Ahead of the print, estimates called for Q4 deliveries to be down 15%. So it is not surprising that Wall Street is not taking kindly to the fact the real numbers were even worse. Demand has been dwindling worldwide for quite some time, and even U.S. demand is losing support after the $7,500 tax credit was eliminated.

Tesla's competitors in the EV market were already on their last legs in this segment. The consumers who did buy them did so because they did not want to buy a Tesla or were okay with spending more for a more different product. Thus, the disappearance of the tax credit didn't paradoxically help Tesla by wrecking competitors as expected.

What the Delivery Figures Mean

The “growth phase” of Tesla's EV segment is likely over and will never return to the 30-40% annual growth rates seen in earlier years.

It is now a maturing business that may actually lose out on profitability. EVs are on the back burner when it comes to the U.S. government's priorities. Internationally, many consumers are hostile to Tesla. Plus, administrations that start taking EVs seriously are unlikely to be chummy with Elon Musk at the same time.
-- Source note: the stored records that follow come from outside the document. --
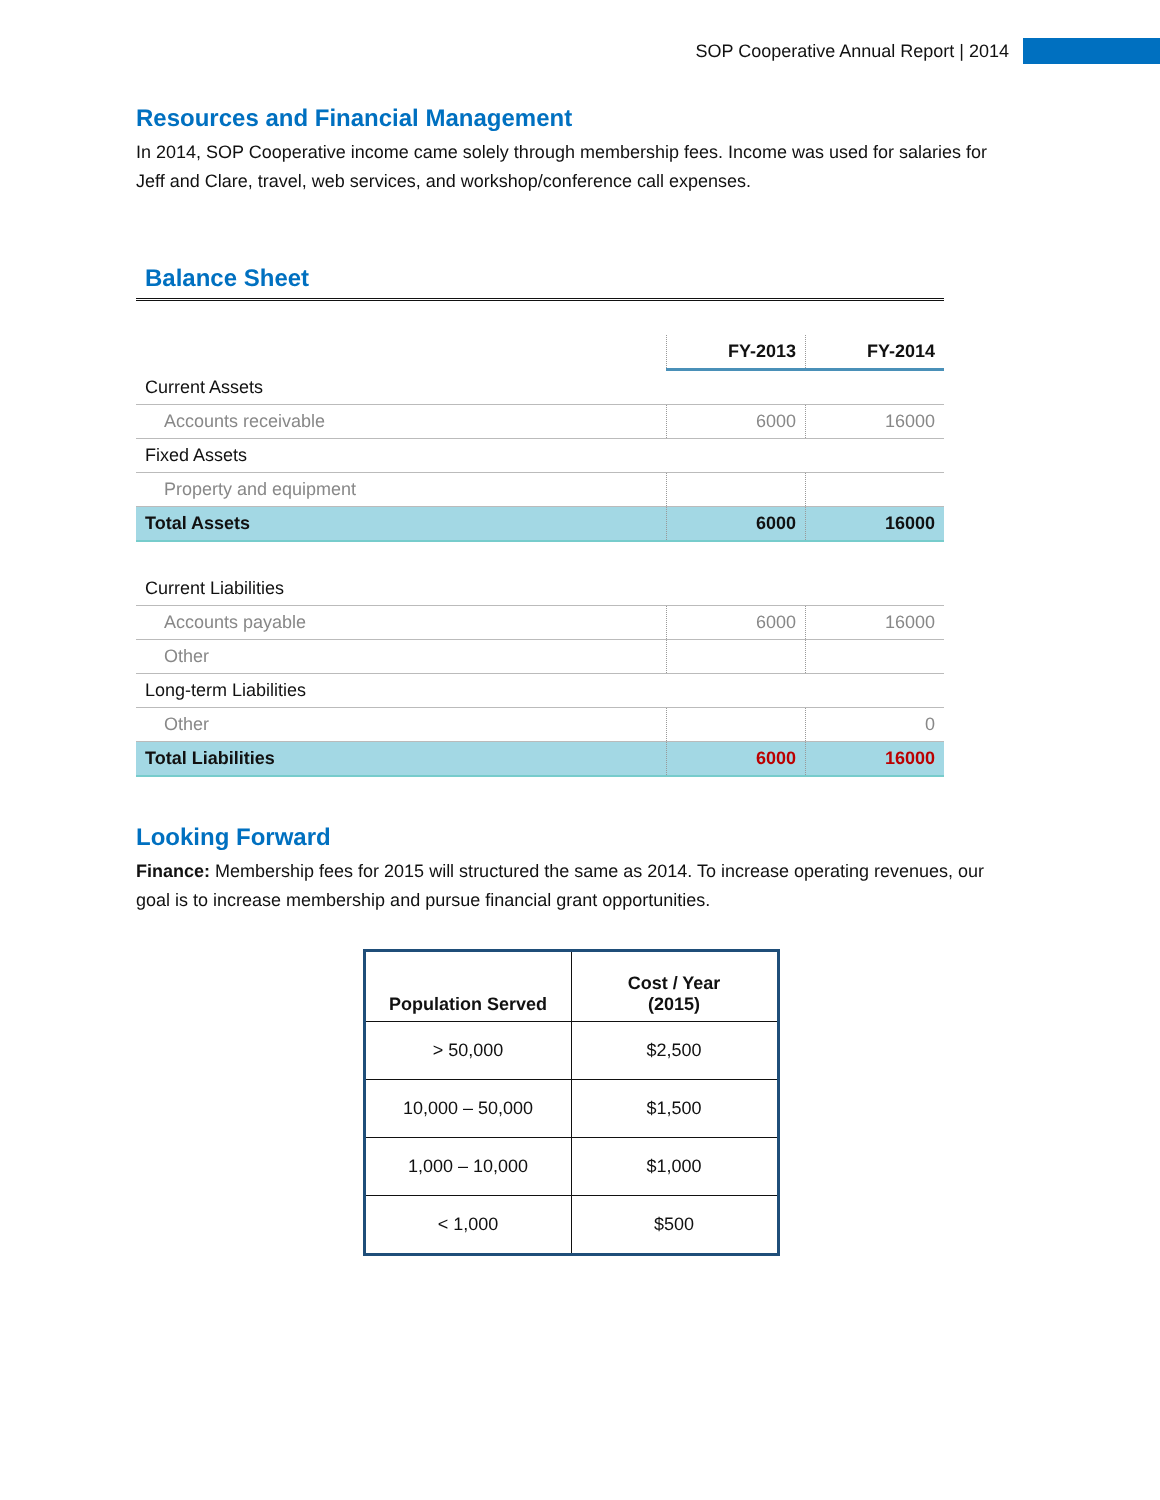SOP Cooperative Annual Report | 2014
Resources and Financial Management
In 2014, SOP Cooperative income came solely through membership fees. Income was used for salaries for Jeff and Clare, travel, web services, and workshop/conference call expenses.
Balance Sheet
| | FY-2013 | FY-2014 |
| Current Assets | | |
| Accounts receivable | 6000 | 16000 |
| Fixed Assets | | |
| Property and equipment | | |
| Total Assets | 6000 | 16000 |
| Current Liabilities | | |
| Accounts payable | 6000 | 16000 |
| Other | | |
| Long-term Liabilities | | |
| Other | | 0 |
| Total Liabilities | 6000 | 16000 |
Looking Forward
Finance: Membership fees for 2015 will structured the same as 2014. To increase operating revenues, our goal is to increase membership and pursue financial grant opportunities.
| Population Served | Cost / Year (2015) |
| --- | --- |
| > 50,000 | $2,500 |
| 10,000 – 50,000 | $1,500 |
| 1,000 – 10,000 | $1,000 |
| < 1,000 | $500 |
All in all, I expect Wall Street to focus on margins and, more importantly, the non-auto businesses Tesla has.

Do the Delivery Figures Even Matter?

Tesla stock is down just 1% after reporting the bad news. If anything, one could argue that the -16% YoY figures are already baked into the stock. This is because investors are no longer pricing the company based on its EV segment's performance. Bulls have moved on to robotaxis and Optimus robots.

Both are far-flung prospects, but they are prospects nonetheless, and Wall Street is evidently buying the promise. The stock trades at an enormous 205 times forward earnings despite the subpar growth figures, as the hope is that cheap Optimus robots, Robotaxis, and FSD will transform the company into a multi-trillion behemoth.

Numerous analysts have maintained “Buy” ratings on TSLA stock, but the overall consensus is still “Hold.”

As such, even a future delivery print showing -25% YoY figures may not translate into a big decline for Tesla. Analysts have their eyes somewhere else entirely, so I believe these delivery figures are already baked into the price.